=== EXCERPTED RECORDS ===

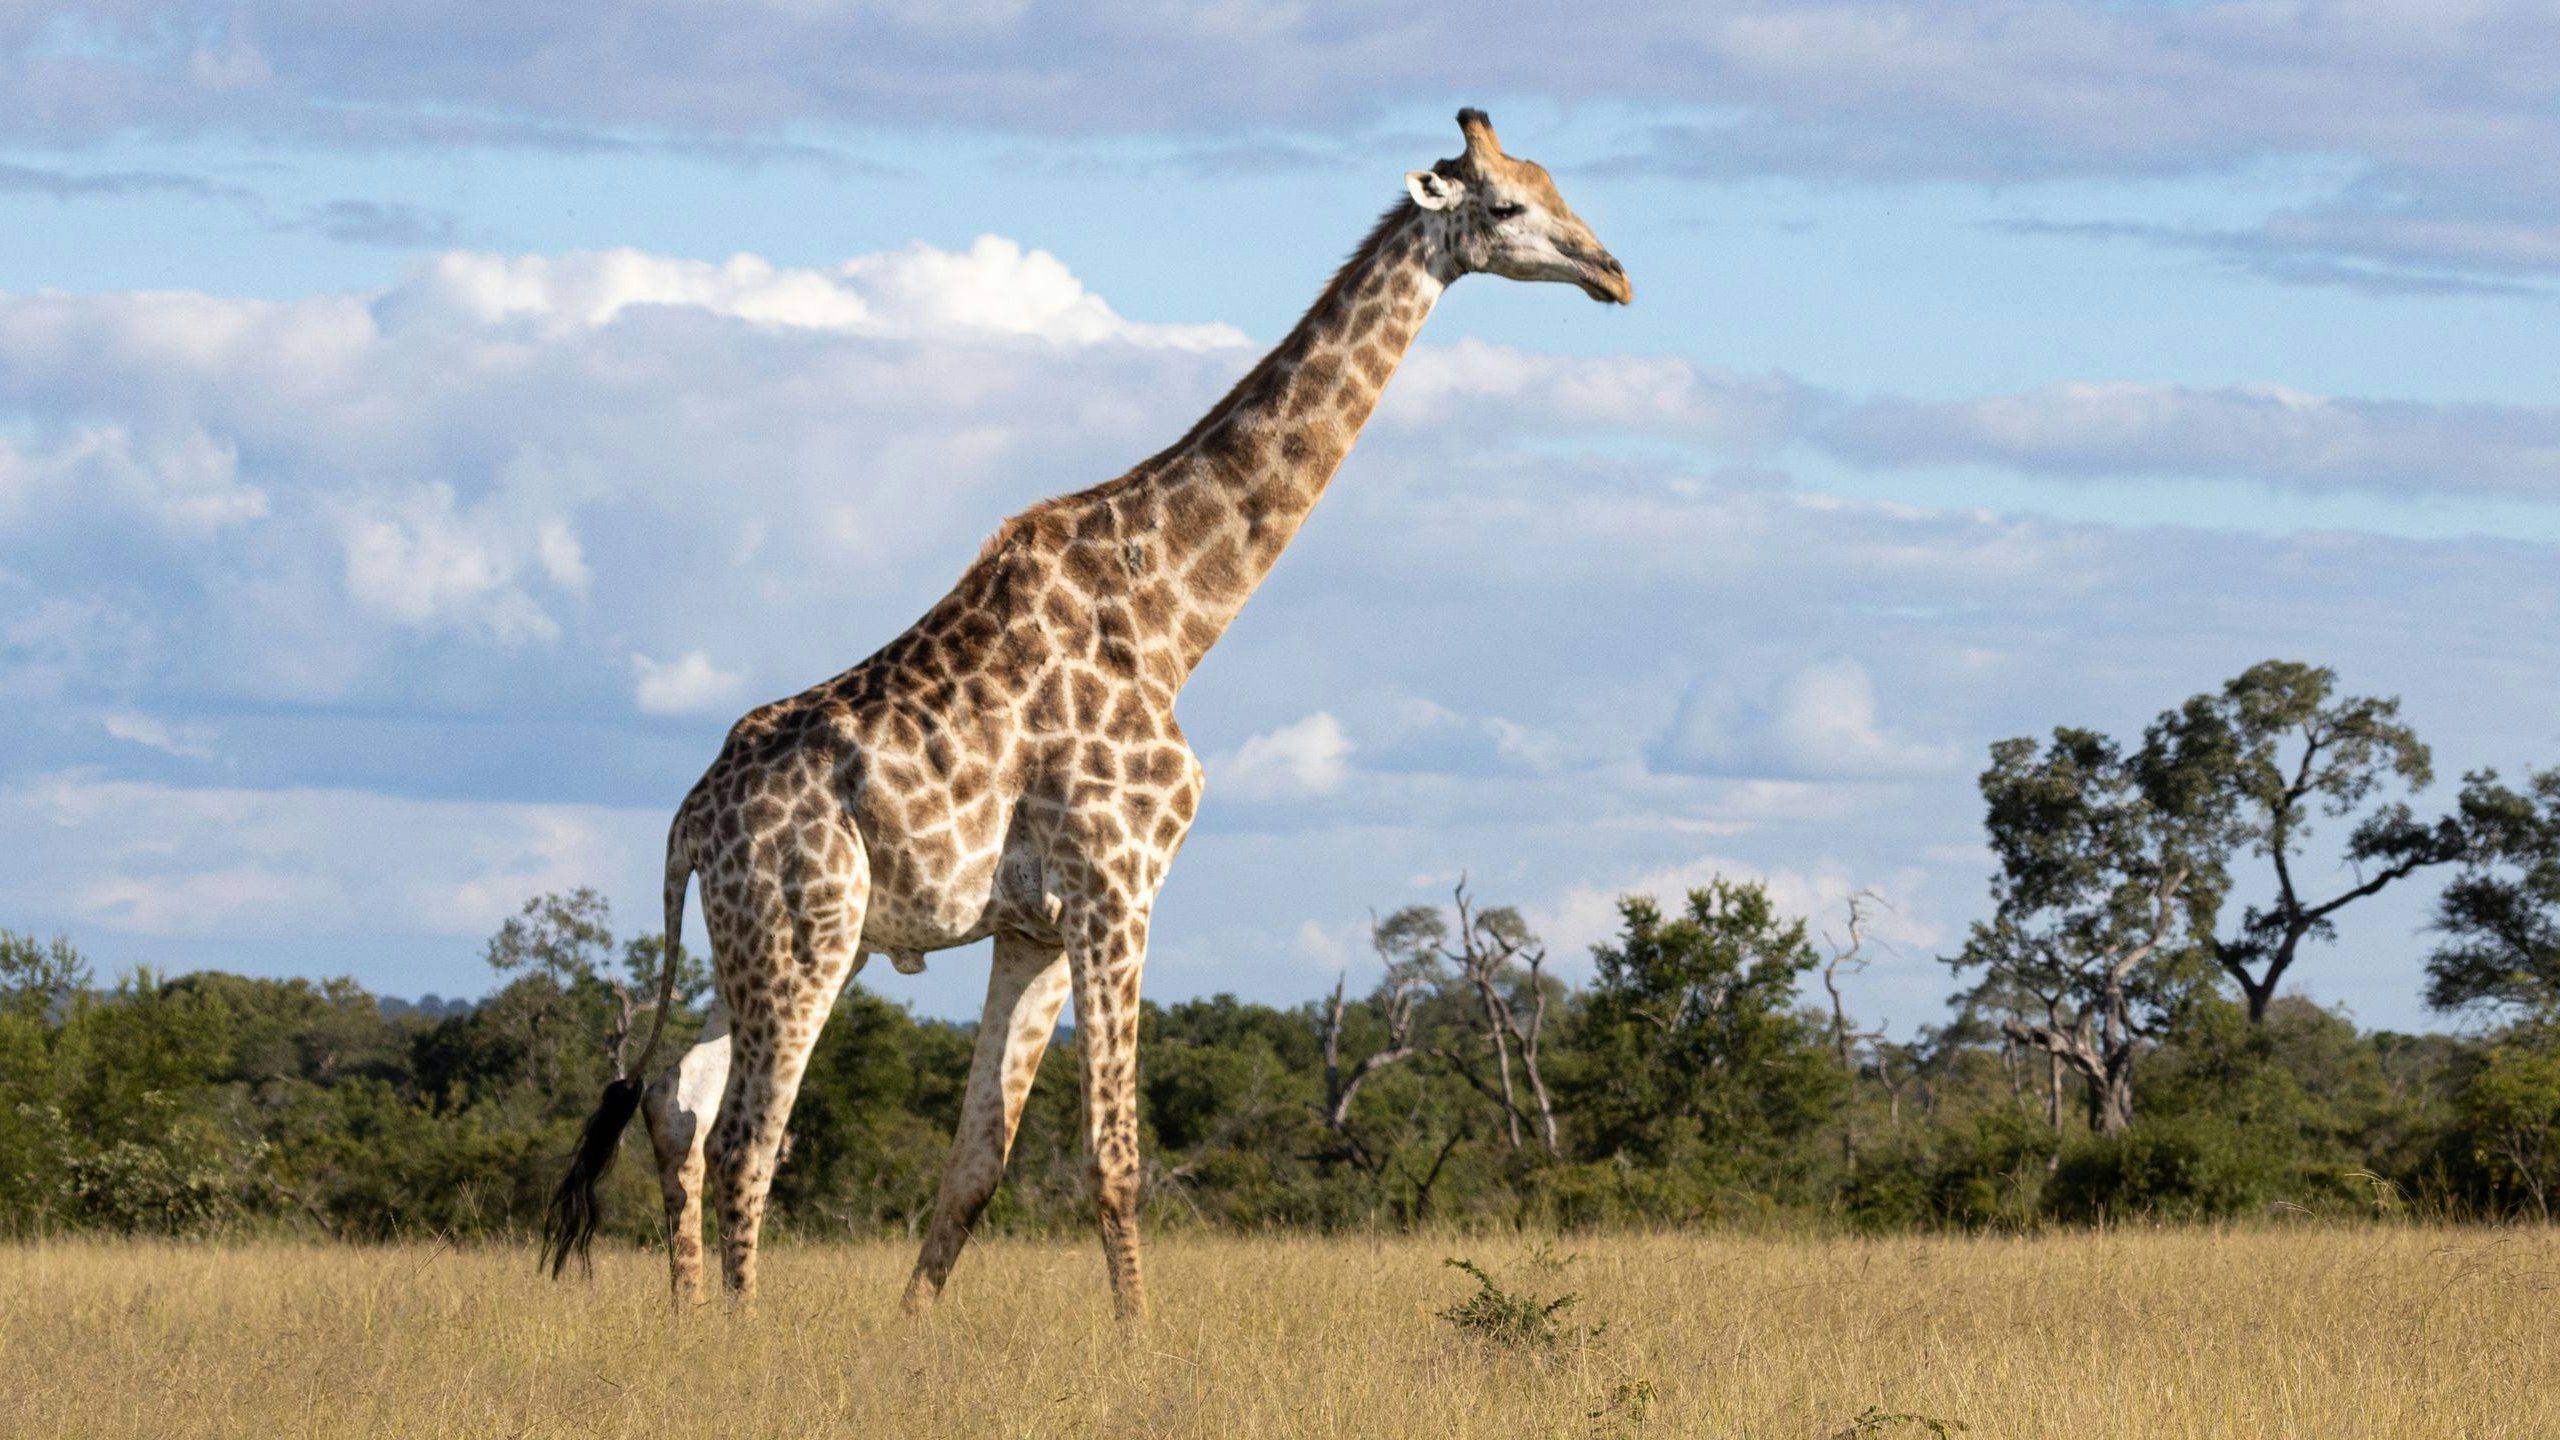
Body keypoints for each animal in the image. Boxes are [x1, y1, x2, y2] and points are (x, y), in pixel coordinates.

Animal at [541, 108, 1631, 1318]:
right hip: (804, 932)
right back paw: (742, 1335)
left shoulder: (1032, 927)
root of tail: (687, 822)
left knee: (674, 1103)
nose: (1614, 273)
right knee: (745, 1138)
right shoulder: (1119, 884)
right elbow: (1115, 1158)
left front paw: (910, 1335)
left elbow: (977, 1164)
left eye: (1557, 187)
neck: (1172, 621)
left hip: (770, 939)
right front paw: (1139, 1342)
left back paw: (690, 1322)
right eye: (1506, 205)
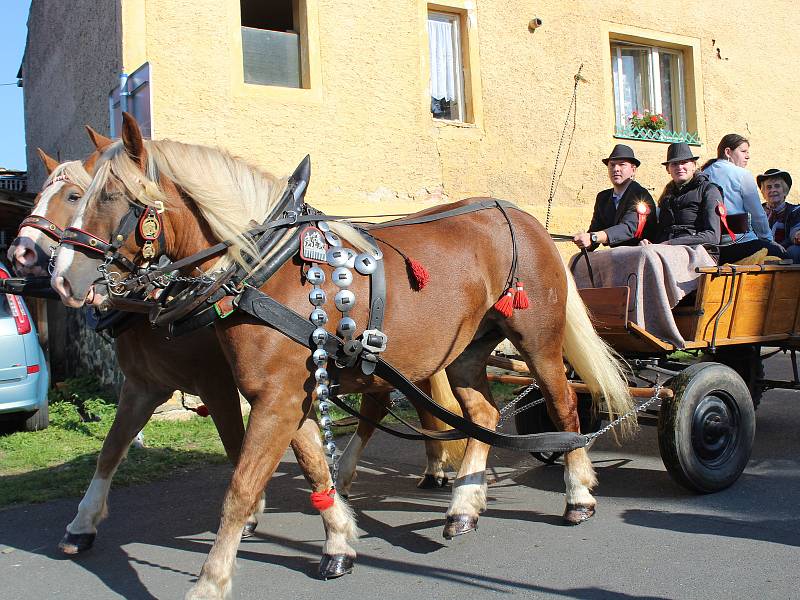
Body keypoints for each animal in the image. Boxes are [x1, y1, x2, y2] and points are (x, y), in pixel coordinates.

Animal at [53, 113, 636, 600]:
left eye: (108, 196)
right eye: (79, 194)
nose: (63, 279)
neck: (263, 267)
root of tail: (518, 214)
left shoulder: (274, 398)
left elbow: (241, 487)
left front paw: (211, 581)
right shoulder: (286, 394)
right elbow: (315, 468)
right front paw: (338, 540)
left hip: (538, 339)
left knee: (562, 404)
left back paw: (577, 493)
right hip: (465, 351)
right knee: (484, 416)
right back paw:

===

= EXERCISE INSTRUCTIONS =
Where a picture appears, omit it; otherwise reproduce each line above from the first to the one with "right elbow: (1115, 1158)", inclusive.

= EXERCISE RESPONSE =
Body keypoints for each animal in the image. Boxes are [x1, y1, x2, y2] and points are (x, y), in pixel coordinates.

Animal at [541, 108, 1631, 1318]:
right hip: (804, 932)
right back paw: (742, 1335)
left shoulder: (1032, 927)
root of tail: (687, 822)
left knee: (674, 1103)
nose: (1614, 273)
right knee: (745, 1138)
right shoulder: (1119, 884)
right elbow: (1115, 1158)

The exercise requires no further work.